■ **To do**: Lines below that hold the word "Hospital" must be copied in full.

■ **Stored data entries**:
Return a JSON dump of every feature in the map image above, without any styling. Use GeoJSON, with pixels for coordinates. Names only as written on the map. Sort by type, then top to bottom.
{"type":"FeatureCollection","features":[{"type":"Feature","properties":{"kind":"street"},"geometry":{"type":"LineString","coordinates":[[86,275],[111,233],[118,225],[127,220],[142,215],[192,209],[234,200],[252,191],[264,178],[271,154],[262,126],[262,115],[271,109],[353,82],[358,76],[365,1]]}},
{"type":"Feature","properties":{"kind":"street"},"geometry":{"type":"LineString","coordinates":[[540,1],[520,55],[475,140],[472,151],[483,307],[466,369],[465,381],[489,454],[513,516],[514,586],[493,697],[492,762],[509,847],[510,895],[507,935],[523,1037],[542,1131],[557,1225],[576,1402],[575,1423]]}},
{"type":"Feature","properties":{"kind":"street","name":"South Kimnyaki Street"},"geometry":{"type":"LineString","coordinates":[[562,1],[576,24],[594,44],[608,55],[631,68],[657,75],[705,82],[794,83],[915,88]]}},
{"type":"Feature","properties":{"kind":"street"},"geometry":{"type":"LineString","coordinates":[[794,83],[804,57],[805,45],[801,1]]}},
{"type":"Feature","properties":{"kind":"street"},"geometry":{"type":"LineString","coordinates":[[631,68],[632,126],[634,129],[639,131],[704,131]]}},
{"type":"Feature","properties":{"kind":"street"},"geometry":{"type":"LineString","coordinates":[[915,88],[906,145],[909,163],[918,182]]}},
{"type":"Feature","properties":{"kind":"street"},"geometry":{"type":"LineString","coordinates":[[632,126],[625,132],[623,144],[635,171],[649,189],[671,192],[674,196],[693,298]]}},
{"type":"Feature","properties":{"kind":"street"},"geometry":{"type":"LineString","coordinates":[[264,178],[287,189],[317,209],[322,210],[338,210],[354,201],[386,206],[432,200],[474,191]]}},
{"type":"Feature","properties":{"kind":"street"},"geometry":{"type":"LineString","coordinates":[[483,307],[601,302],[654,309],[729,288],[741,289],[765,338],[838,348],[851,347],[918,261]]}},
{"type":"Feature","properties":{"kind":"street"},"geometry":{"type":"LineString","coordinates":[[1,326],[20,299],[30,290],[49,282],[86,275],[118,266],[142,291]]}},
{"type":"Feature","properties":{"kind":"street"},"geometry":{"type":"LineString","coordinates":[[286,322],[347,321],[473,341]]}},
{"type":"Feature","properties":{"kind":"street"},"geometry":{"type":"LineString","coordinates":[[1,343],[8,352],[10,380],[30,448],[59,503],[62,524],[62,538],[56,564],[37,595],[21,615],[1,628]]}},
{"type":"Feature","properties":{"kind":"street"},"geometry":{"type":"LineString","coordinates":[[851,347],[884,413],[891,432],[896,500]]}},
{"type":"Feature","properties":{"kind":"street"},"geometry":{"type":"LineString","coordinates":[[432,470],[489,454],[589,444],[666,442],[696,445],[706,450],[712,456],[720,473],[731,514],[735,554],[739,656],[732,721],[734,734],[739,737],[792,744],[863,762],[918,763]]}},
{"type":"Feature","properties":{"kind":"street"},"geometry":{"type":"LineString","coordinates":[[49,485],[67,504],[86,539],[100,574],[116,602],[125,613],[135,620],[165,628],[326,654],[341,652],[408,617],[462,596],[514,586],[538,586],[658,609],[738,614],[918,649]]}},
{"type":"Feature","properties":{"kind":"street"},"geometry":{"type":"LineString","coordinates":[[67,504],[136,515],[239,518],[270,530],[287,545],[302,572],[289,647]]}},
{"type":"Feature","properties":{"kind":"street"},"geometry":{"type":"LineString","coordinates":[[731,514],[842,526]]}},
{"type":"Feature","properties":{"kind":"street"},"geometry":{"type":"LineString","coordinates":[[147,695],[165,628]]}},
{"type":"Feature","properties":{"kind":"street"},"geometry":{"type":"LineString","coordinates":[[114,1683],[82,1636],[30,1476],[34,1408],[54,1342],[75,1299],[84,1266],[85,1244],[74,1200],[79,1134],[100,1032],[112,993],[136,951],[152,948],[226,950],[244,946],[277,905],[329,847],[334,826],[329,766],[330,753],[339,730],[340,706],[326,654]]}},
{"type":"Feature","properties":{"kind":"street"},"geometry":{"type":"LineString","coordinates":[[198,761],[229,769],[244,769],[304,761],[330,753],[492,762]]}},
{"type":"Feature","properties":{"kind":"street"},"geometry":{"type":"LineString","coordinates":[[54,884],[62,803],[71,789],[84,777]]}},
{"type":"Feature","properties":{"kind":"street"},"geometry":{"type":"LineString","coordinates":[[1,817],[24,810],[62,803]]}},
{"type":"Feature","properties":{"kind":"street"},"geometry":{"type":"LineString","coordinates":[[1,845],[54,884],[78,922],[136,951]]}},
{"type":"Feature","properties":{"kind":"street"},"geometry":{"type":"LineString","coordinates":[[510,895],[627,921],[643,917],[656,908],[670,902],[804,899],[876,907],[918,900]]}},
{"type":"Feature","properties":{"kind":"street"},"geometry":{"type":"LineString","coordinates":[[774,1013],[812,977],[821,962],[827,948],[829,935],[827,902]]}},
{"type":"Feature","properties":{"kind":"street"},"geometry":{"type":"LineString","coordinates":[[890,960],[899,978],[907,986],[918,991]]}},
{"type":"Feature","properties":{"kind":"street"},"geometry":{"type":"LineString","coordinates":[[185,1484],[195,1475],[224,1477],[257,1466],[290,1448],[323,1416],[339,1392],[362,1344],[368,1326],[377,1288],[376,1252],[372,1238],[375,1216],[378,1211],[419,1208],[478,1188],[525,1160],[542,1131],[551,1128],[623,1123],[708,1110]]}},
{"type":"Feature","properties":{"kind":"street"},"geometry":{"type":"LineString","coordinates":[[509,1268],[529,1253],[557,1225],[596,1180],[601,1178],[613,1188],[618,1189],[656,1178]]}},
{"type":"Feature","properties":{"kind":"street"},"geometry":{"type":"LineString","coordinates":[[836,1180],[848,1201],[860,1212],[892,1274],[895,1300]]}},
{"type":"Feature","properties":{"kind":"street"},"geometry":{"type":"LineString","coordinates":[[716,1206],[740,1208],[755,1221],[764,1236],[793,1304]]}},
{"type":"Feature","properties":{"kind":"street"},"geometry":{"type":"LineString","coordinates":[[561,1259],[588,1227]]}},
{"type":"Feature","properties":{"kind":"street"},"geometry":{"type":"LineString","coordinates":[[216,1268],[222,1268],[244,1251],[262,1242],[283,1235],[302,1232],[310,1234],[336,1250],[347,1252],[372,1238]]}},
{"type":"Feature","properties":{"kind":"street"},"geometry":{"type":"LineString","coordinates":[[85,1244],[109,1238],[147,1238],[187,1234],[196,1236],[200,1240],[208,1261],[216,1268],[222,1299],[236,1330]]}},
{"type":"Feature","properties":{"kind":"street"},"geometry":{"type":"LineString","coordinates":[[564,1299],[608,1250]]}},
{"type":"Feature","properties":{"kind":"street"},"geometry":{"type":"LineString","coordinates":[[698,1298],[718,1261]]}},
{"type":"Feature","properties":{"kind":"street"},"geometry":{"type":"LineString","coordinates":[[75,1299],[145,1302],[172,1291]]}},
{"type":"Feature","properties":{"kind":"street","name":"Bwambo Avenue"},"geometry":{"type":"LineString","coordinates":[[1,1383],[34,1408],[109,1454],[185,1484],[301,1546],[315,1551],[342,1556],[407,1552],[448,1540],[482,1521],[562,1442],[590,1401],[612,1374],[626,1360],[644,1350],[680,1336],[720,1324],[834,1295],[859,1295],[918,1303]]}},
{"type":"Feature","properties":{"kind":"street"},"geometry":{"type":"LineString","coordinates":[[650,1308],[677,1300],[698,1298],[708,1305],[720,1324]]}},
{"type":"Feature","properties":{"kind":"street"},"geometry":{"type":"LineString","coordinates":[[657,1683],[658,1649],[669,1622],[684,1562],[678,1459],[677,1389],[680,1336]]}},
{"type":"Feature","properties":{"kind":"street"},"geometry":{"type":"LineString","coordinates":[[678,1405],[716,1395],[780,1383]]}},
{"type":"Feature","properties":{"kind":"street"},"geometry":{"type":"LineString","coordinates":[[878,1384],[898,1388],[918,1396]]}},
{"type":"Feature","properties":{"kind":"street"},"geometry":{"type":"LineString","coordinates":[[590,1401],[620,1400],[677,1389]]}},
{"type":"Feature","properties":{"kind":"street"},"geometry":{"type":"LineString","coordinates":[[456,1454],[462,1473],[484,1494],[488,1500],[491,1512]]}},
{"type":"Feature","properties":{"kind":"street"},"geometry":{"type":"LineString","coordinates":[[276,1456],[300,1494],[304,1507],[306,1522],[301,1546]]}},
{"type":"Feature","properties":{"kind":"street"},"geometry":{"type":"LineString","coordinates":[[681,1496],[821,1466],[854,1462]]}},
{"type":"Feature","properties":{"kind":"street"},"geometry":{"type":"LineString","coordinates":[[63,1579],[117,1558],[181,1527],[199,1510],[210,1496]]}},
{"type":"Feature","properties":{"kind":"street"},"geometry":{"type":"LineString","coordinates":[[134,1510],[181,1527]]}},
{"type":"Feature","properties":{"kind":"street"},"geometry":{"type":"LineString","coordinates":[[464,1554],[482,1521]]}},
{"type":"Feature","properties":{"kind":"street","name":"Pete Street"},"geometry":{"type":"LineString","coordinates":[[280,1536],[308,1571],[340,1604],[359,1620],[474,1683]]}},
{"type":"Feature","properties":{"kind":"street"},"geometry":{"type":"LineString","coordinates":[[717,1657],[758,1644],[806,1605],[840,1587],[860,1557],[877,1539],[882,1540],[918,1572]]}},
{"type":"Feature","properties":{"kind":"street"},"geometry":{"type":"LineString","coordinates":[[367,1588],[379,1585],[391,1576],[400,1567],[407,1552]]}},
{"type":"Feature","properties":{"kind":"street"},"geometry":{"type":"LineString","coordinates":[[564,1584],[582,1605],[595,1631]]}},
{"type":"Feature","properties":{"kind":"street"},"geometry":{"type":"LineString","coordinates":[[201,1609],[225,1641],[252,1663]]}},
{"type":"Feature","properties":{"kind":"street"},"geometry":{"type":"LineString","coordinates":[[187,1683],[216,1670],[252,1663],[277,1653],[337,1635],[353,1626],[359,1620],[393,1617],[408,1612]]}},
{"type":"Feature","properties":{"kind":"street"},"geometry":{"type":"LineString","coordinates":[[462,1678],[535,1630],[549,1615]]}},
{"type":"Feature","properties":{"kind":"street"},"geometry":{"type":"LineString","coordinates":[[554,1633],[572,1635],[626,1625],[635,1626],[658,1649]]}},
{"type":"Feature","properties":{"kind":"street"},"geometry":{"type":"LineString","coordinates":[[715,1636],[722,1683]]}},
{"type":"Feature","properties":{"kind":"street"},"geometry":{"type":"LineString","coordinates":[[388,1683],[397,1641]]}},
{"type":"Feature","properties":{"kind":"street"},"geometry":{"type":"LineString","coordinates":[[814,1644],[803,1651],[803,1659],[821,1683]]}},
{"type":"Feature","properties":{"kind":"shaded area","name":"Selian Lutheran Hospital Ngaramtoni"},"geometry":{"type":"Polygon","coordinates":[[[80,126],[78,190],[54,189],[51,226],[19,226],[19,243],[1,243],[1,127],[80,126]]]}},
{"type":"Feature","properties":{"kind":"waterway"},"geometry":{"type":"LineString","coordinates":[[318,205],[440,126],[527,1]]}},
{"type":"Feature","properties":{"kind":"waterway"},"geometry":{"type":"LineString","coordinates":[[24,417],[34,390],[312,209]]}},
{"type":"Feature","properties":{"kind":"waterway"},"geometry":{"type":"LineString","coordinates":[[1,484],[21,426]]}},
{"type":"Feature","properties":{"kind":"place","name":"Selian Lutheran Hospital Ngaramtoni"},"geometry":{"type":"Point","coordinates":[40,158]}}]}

■ **Result**:
{"type":"Feature","properties":{"kind":"shaded area","name":"Selian Lutheran Hospital Ngaramtoni"},"geometry":{"type":"Polygon","coordinates":[[[80,126],[78,190],[54,189],[51,226],[19,226],[19,243],[1,243],[1,127],[80,126]]]}},
{"type":"Feature","properties":{"kind":"place","name":"Selian Lutheran Hospital Ngaramtoni"},"geometry":{"type":"Point","coordinates":[40,158]}}]}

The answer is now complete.